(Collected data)
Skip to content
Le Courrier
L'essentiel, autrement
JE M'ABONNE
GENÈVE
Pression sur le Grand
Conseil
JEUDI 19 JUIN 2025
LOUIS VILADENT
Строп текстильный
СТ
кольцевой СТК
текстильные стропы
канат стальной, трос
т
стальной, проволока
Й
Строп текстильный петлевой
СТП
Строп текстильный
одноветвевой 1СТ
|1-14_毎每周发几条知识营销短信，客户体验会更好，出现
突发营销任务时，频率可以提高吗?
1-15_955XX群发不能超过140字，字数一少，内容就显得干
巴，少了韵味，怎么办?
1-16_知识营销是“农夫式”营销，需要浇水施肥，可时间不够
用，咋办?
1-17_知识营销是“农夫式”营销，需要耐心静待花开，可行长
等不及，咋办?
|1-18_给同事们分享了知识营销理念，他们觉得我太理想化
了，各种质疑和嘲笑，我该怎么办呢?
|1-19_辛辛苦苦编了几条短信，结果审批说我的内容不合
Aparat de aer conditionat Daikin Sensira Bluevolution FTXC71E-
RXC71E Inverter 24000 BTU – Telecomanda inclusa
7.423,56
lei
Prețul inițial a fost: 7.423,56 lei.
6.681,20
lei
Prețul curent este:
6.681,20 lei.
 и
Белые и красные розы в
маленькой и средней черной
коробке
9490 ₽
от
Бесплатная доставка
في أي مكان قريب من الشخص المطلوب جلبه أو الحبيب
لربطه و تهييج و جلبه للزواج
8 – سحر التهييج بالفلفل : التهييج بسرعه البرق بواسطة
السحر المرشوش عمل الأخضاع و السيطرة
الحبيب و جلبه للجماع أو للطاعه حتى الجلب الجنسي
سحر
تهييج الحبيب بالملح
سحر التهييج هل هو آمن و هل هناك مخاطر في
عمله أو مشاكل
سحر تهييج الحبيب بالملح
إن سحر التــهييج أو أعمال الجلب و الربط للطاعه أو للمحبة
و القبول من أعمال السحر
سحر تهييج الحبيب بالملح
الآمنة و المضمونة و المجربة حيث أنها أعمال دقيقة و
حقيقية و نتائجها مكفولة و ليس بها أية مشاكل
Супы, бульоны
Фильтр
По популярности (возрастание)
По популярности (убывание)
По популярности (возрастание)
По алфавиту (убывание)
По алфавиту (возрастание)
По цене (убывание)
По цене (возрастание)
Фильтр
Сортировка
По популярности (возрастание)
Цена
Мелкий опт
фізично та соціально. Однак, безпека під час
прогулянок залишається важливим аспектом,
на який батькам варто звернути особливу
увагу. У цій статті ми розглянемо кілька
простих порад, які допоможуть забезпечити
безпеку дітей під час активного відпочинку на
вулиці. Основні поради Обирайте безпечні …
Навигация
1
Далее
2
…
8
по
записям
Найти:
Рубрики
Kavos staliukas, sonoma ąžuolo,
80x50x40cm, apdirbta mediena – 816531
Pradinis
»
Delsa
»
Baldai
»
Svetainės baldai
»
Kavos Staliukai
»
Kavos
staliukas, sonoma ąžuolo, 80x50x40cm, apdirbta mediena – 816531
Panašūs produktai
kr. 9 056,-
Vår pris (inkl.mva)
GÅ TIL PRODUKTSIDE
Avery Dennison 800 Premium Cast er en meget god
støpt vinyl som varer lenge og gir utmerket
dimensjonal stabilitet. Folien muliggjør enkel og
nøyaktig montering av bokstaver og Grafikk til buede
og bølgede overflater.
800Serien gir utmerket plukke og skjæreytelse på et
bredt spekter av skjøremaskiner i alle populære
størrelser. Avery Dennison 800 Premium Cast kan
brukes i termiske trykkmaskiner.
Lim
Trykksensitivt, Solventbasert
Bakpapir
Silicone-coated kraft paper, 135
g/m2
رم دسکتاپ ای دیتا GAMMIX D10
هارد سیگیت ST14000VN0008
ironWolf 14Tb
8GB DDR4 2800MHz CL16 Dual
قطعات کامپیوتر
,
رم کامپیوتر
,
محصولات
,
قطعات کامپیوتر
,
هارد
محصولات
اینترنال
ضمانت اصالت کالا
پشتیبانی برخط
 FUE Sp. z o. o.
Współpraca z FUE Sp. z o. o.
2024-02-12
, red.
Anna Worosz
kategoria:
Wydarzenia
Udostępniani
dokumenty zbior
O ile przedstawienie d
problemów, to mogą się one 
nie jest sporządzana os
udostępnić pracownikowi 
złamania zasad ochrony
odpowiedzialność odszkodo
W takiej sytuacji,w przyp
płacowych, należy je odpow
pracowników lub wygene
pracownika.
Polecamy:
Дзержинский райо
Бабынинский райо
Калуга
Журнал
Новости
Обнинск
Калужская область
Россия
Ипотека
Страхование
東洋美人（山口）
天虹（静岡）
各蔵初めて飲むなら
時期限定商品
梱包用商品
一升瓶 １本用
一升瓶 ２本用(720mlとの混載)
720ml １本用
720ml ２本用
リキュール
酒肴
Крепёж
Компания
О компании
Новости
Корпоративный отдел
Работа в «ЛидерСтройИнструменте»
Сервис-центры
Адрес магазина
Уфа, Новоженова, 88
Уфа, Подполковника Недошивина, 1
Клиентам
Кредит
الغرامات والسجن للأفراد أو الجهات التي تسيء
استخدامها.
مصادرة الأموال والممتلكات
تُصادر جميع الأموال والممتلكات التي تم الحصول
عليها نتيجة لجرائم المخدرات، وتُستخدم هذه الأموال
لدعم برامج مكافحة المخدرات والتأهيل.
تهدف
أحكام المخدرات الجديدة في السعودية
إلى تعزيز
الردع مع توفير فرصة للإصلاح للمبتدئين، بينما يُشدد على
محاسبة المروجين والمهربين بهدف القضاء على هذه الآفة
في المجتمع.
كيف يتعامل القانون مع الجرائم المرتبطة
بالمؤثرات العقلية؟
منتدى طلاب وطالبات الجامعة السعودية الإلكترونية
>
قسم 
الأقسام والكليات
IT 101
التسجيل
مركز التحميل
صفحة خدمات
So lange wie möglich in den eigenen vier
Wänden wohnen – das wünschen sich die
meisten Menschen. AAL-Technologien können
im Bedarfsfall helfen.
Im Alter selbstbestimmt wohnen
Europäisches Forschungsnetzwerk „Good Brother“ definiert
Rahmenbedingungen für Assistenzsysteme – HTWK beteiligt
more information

What the task asks | Collect every line of the records above that contains the string "جلبه", treating uppercase and lowercase as distinct.

Answer to this task |
في أي مكان قريب من الشخص المطلوب جلبه أو الحبيب
لربطه و تهييج و جلبه للزواج
الحبيب و جلبه للجماع أو للطاعه حتى الجلب الجنسي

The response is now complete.